Originally posted by MAKO:
The "2.87 miles" quote is from R and T article directly, page 67, not memory. Take it up with them.

My mistake, sorry; it is indeed 2.9 miles long.
redface.gif


(I'm really striking out here, huh?)

[This message has been edited by nsxtasy (edited 01 August 2002).]
 
I'll just throw my two cents into this.

The initial article sited is EXTREMLY suspect to me, making me doubt all the 'statistics' simply because of this part:

Maximum G-force:
NSX-R: 1.2G
P-911: 1.2G

What the hell is this 1.2g? I assume they mean 1.02g? 1.2g is like what a 360 challenge gets in full slicks (1.24 according to one test). NO road car gets 1.2g... I think the F50 holds the record with 1.14 g with street tires, but it's like the only road test I've ever seen on the car measuring road holding, and it would be nice were there other tests out there for comparison.

Now, I will believe the new NSX-R will do 1.02g skidpad. The Zanardi/Type S pulls .99, and with tigher supsension and wider tires (yes, Ken, THIS matters
smile.gif
, I'm willing to believe 1.02g. Does anyone have any valid data on an older S-Zero? It has tighter suspension than a Type S.

I do NOT believe that the Porsche got 1.02g. The only Porsche with a 1.02g is the new 996 GT2. A regular 996 is low-mid .90s at best. The 996tt and the C4S are mid-high .90s.

Anyway, sounds like a very Porsche-biased article, and it sounds like people like Gan-san are getting better Nurburgring lap times.

Btw, driving the Nurburging, if you haven't already, is like the sport's car enthusiast's Mecca. We ALL need to pilgramage there at least once. I went there last September, rented an F40, and drove it on the Nordshliefe.

It is the most incredible track I've ever driven on bar none... I've driven Laguana Seca, Willow Springs, Streets of Willow, Holtville, Pahrump, and Buttonwillow. They don't hold a candle. Picture a 12 mile course with every type of corner, hill, and challenge imaginable, all within a beautiful forest setting, circling the old town of Nurburg such that you can see its ancient castle/tower from several points on the track.

I still have a dream of driving Suzuka one day, but I fear it will be #2 in my list of dream drives
smile.gif


-Z18
 
For reference Steve Millen drove a 2001 3.2L NSX-T around Thunderhill Park for Road and Track with a best lap time of 2:14. He also drove a 360 Modena around the same course on the same day in 2:07, and a ZO6 in 2:08 on the same course/same day. And that's on a track that's just 2.9 miles long, lol.

....

→ **Aim of the exercise**:
Answer these questions about the forum thread above:
(a) What skidpad figure does the Zanardi/Type S pull?
(b) Which Porsche is named as the only one with a 1.02g?
(c) What was Steve Millen's best lap time in the 360 Modena at Thunderhill Park?

....

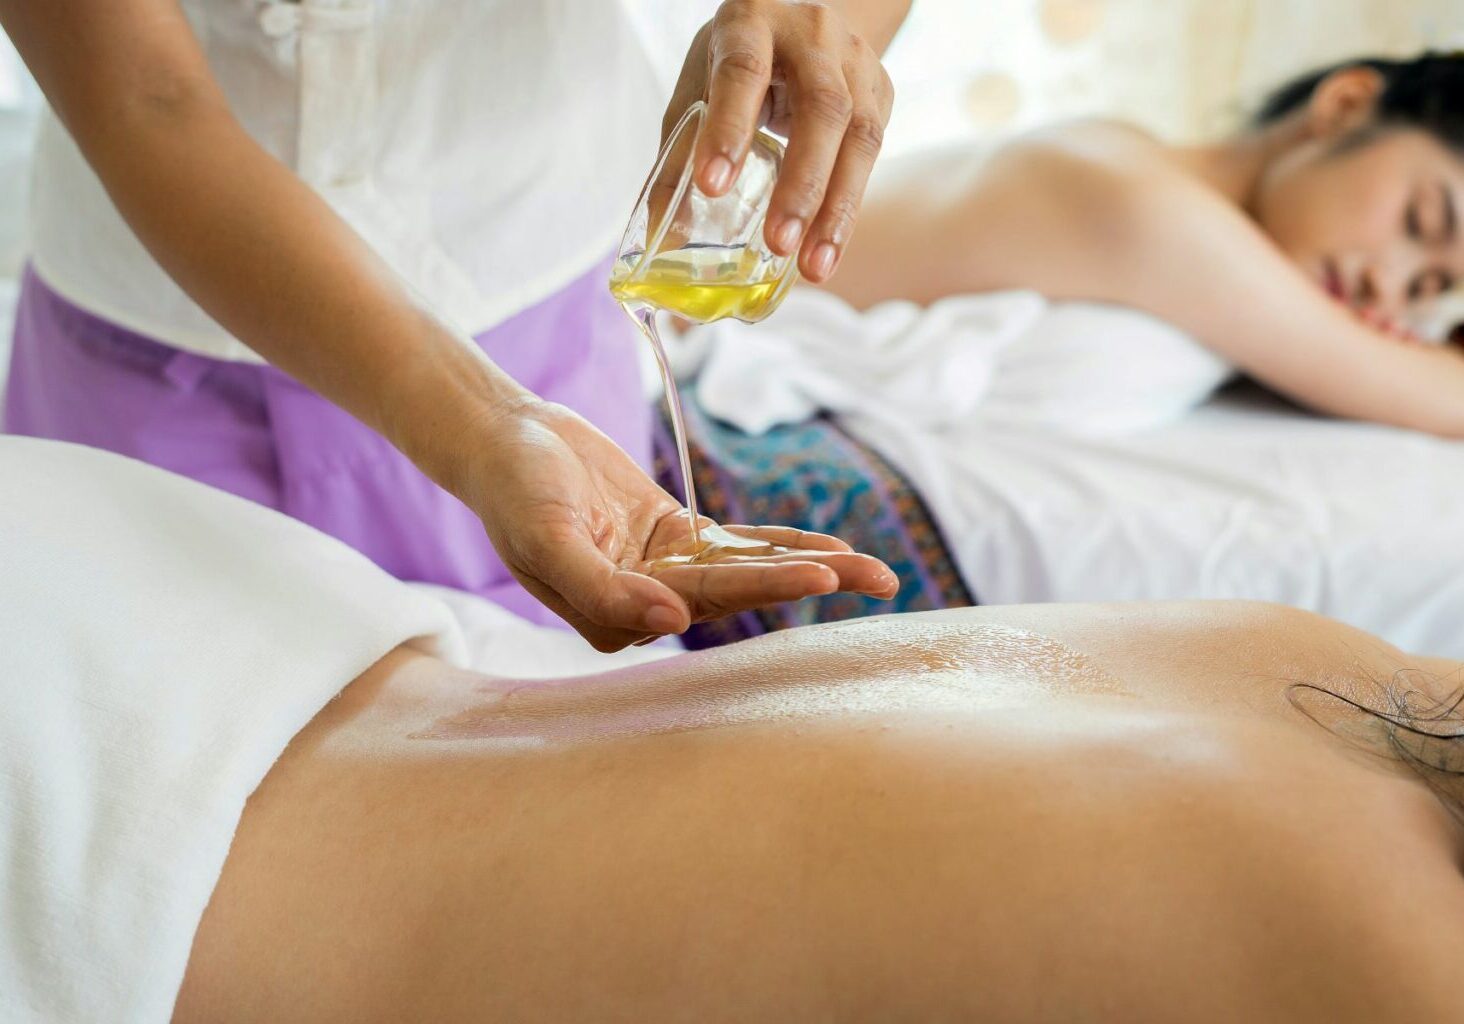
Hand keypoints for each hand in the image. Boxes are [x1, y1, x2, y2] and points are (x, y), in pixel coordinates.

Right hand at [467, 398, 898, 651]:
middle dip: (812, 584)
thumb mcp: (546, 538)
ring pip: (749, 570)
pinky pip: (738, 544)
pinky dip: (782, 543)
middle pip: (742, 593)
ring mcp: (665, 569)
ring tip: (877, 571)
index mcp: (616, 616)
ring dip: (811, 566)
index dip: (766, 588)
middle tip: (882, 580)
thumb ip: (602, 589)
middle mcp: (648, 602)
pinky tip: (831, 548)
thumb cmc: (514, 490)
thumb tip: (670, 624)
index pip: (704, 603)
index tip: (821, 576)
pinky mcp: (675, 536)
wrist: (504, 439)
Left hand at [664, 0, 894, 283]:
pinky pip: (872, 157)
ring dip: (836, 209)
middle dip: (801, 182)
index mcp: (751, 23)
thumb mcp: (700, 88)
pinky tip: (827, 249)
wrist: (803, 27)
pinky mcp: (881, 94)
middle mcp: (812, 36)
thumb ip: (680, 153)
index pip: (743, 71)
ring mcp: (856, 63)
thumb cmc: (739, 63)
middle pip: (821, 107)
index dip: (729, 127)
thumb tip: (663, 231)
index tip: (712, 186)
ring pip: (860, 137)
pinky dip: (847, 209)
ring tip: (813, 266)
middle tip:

....

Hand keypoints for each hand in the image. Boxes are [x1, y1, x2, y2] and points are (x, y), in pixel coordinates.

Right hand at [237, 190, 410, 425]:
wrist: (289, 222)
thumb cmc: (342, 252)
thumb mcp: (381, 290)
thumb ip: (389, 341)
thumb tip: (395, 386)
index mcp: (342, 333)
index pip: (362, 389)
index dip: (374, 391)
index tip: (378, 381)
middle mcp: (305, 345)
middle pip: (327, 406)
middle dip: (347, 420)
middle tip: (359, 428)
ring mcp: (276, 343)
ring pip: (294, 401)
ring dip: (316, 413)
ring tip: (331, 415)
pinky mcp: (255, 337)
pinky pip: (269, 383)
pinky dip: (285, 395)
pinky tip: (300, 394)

....

→ **Written response**:
(a) .99
(b) The new 996 GT2
(c) 2:07